Google sues Chinese cybercrime network for hijacking Gemini to run mass phishing scams
Google has filed a lawsuit against a China-based cybercrime operation that allegedly weaponized its Gemini AI to generate phishing sites at industrial scale. The group, called Outsider Enterprise, created more than 9,000 fake websites and roughly 1 million fraudulent URLs impersonating Google, YouTube, the US Postal Service, and toll payment system E-ZPass. It's the first time Google has taken legal action specifically over misuse of Gemini.
The scheme
According to Google's complaint, Outsider Enterprise used Gemini to write the HTML code for convincing phishing pages by feeding it prompts framed as harmless requests — asking the AI to build "gift redemption" pages, for example. The operation moved fast. Over just two weeks, it sent 2.5 million messages containing phishing links. In May alone, Android users flagged 55,000 spam texts tied to the network.
Google estimates the scam hit hundreds of thousands of victims, with losses running into the millions of dollars. The FBI puts broader losses from similar smishing (SMS phishing) operations at $1.9 billion since July 2023. A New York federal court issued a temporary restraining order, and Google is seeking a permanent injunction to dismantle the network's infrastructure.
Industry and law enforcement response
Google didn't act alone. The company partnered with the FBI and the three largest US carriers — AT&T;, T-Mobile, and Verizon — to block the messages and take down the infrastructure behind the campaign.

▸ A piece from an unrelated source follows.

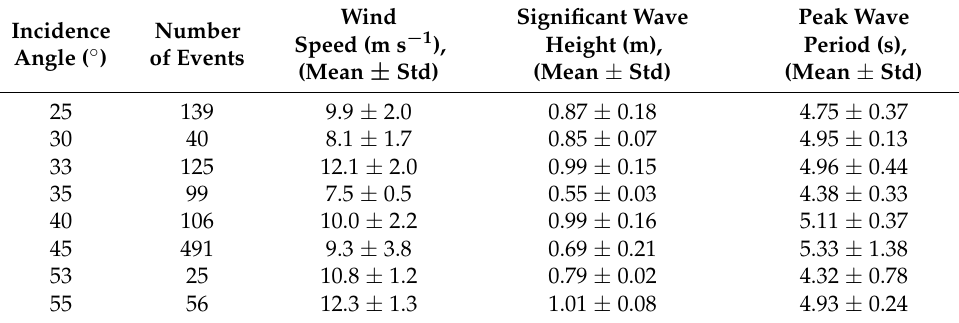
Figure 2. Histogram of breaker and environment characteristics for all breaking events: ( a ) wind speed, ( b ) significant wave height, ( c ) breaking crest speed, and ( d ) length. Table 1. Dataset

The lawsuit also carries a policy dimension. Google is backing seven bipartisan bills in Congress aimed at curbing AI-assisted fraud. The FBI has noted publicly that criminal groups are increasingly using AI to make scams harder to spot — more polished copy, faster site generation, larger send volumes — and that existing tools for prosecuting them need updating.
What this means
The Outsider Enterprise case makes concrete something that has been theoretical for most people: AI lowers the skill floor for fraud. Building 9,000 convincing fake websites used to require significant technical resources. With a capable language model and a willing operator, it now takes hours.
Whether Google can police its own platform effectively — or whether regulators need to step in — remains an open question. The UK's FCA has reviewed its AI approach and confirmed it has no plans to introduce AI-specific rules, preferring to apply existing frameworks. In the US, the bills Google supports are bipartisan but not yet law. For now, carrier blocking and court injunctions are the main line of defence.